♦ Would a viewer who can read Chinese and is familiar with traditional ink painting react to the exhibition in the same way as a viewer who cannot read the text on the paintings and knows nothing about the type of materials used?
When looking at Qiu Zhijie’s works, it is really helpful to be able to read the words in the work (in both Chinese and English), as each set of words in the picture is a concept that the artist wants to convey, and these concepts represent both his perception of the world and his view of the world and the universe.
One of the words on one of the paintings is ‘security’, a word written in the centre of a mountainous area, and when you see the words and the image you are reminded of being wrapped up in your surroundings, which is a very strong feeling.
♦ The international careers of Qiu Zhijie, Lara Favaretto and Nina Pereg. If your ambition is to work with galleries in the future, what can you learn from the career progression of the artists on show?

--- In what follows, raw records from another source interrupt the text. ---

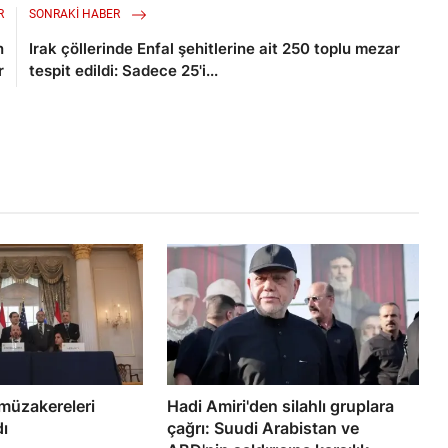
R
SONRAKI HABER
n
Irak çöllerinde Enfal şehitlerine ait 250 toplu mezar
r
tespit edildi: Sadece 25'i...
 müzakereleri
Hadi Amiri'den silahlı gruplara
ı
çağrı: Suudi Arabistan ve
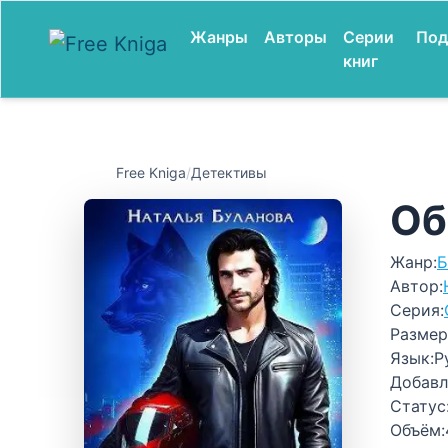
Жанры
Авторы
Серии
Под
книг
Free Kniga
/
Детективы
Об
Жанр:
Б
Автор:
Серия:
Размер
Язык:
Р
Добавл
Статус
Объём:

On the one hand, I would like my work to be involved in book publishing, on the other hand, I would like to have some artworks to work with galleries, these are two important directions for the future development of my work. If working with a gallery I think the work needs to add more to the narrative of the picture itself, a series of concepts and studies would be beneficial.
♦ Is Qiu Zhijie’s work illustration or fine art? Or neither?
Depending on the interpretation of the audience, I think his work could be calligraphy, art, illustration work or even something else. Because the work is not monolithic in its conceptual expression of art, it is very rich and readable. I think the artist himself does not want to solidify the work in a single form, which is what makes a mature artist great.